I bet even Arne might get it if he spent some time mucking around....

Yep, same photo--I love it. Look at the twists and turns, decisions made
by a chilled tiny horseshoe crab on a late February morning.

4 comments:

CB said...

This line was especially pleasant:

"[A]fter 10 years of mandatory schooling, they're pretty good at taking tests about things they do not get (as no one does) to please folks they never met (as we all do)."

Took precious time from making my final exams and marking the mountain of papers to say so. Ain't you honored.

Hope you're well!

doyle said...

Dear CB,

Thanks for the words--I was just at your site now when my old brain finally made the connection.

I'm thinking local, parochial fool I am....

Schooliness is insidious. I need to keep fighting it. Your words help.

Anonymous said...

"We are trained to keep the mulch and the muck hidden from the children, the classroom is safer (and much easier) that way"

I'm not really sure why these words of yours set my mind a-buzz, but they did.

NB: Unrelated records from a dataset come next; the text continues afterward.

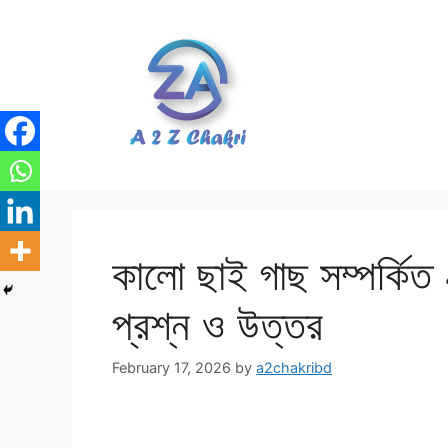
Skip
to
content
কালো ছাই গাছ সম্পর্কিত 
প্রশ্ন ও উত্তর
February 17, 2026
by
a2chakribd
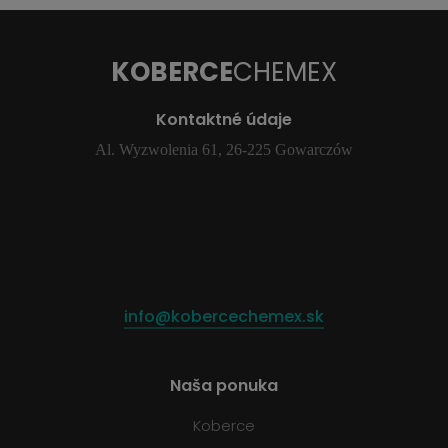
KOBERCE
CHEMEX
Kontaktné údaje
Al. Wyzwolenia 61, 26-225 Gowarczów
info@kobercechemex.sk
Naša ponuka
Koberce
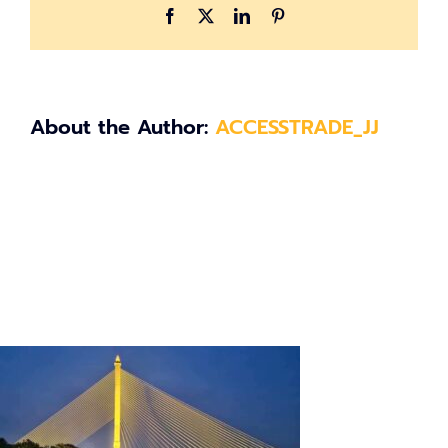
Facebook
X
LinkedIn
Pinterest
About the Author:
ACCESSTRADE_JJ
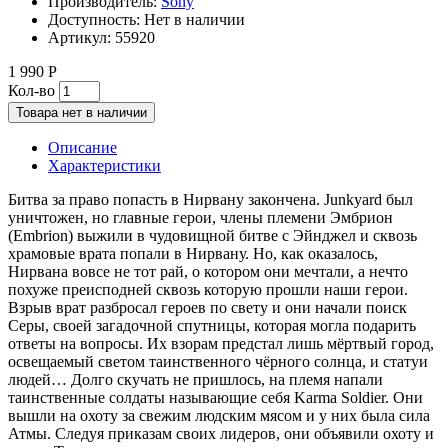
Производитель:
Sony
Доступность:
Нет в наличии
Артикул:
55920
1 990 Р
Кол-во
Товара нет в наличии
Описание
Характеристики
Битва за право попасть в Нирвану закончена. Junkyard был
уничтожен, но главные герои, члены племени Эмбрион
(Embrion) выжили в чудовищной битве с Эйнджел и сквозь
храмовые врата попали в Нирвану. Но, как оказалось,
Нирвана вовсе не тот рай, о котором они мечтали, а нечто
похуже преисподней сквозь которую прошли наши герои.
Взрыв врат разбросал героев по свету и они начали поиск
Серы, своей загадочной спутницы, которая могла подарить
ответы на вопросы. Их взорам предстал лишь мёртвый город,
освещаемый светом таинственного чёрного солнца, и статуи
людей… Долго скучать не пришлось, на племя напали
таинственные солдаты называющие себя Karma Soldier. Они
вышли на охоту за свежим людским мясом и у них была сила
Атмы. Следуя приказам своих лидеров, они объявили охоту и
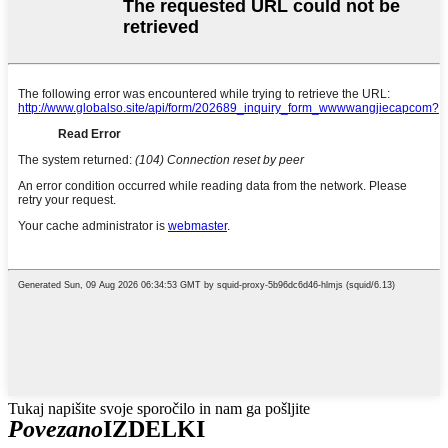
Tukaj napišite svoje sporočilo in nam ga pošljite
Povezano
IZDELKI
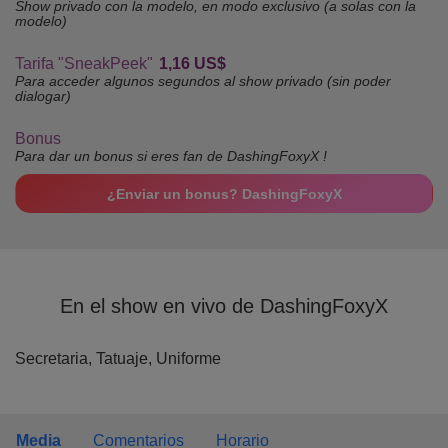
Show privado con la modelo, en modo exclusivo (a solas con la
modelo)
Tarifa "SneakPeek"
1,16 US$
Para acceder algunos segundos al show privado (sin poder
dialogar)
Bonus
Para dar un bonus si eres fan de DashingFoxyX !
¿Enviar un bonus? DashingFoxyX
En el show en vivo de DashingFoxyX
Secretaria,
Tatuaje,
Uniforme
Media
Comentarios
Horario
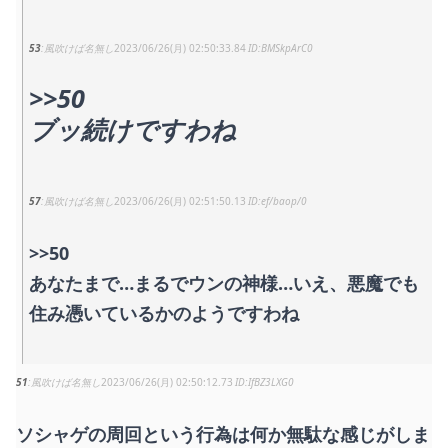
53
風吹けば名無し
2023/06/26(月) 02:50:33.84
BMSkpArC0
>>50
ブッ続けですわね
57
風吹けば名無し
2023/06/26(月) 02:51:50.13
ef/baop/0
>>50
あなたまで…まるでウンの神様…いえ、悪魔でも
住み憑いているかのようですわね
51
風吹けば名無し
2023/06/26(月) 02:50:12.73
IfBZ3LXG0
ソシャゲの周回という行為は何か無駄な感じがしま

You see, I'm a pre-service teacher (i.e., still an ignorant college schmuck), and being such, I'm filled with unfounded optimism about my prospects (quality of teaching, potential to find a job, etc.) and yet, am realistic enough to know that I shouldn't anticipate utopia. Regardless of what I think or might fantasize about my future, I feel like there should be muck and mulch, that students need to see it so that they know where we're coming from and how far we need to go. I understand the benefits of hiding it...it's sort of like brushing the dust and dirt under the rug until your folks are done with their surprise visit. But isn't the mess necessary for growth? Isn't it supposed to inspire rather than depress? Not saying that these are mutually exclusive reactions, but even so. I'm no professional, not yet, so I have my musings and nothing else. I suppose I would just like to know how you keep the "mulch and muck" out of the classroom and if you think it could be at least a little beneficial?

doyle said...

Dear Anonymous,

Oh, I'm the wrong one to ask about how to keep out the muck--I've got all kinds of things growing in class, in various states of youth and decay. If nothing else, kids see a few cycles of life buzzing before their eyes in the course of a school year. Heck, I brought in a bucket of dirt just two weeks ago.

As far as optimism, no need to apologize for it--I'm in my 4th year, and loving it more and more!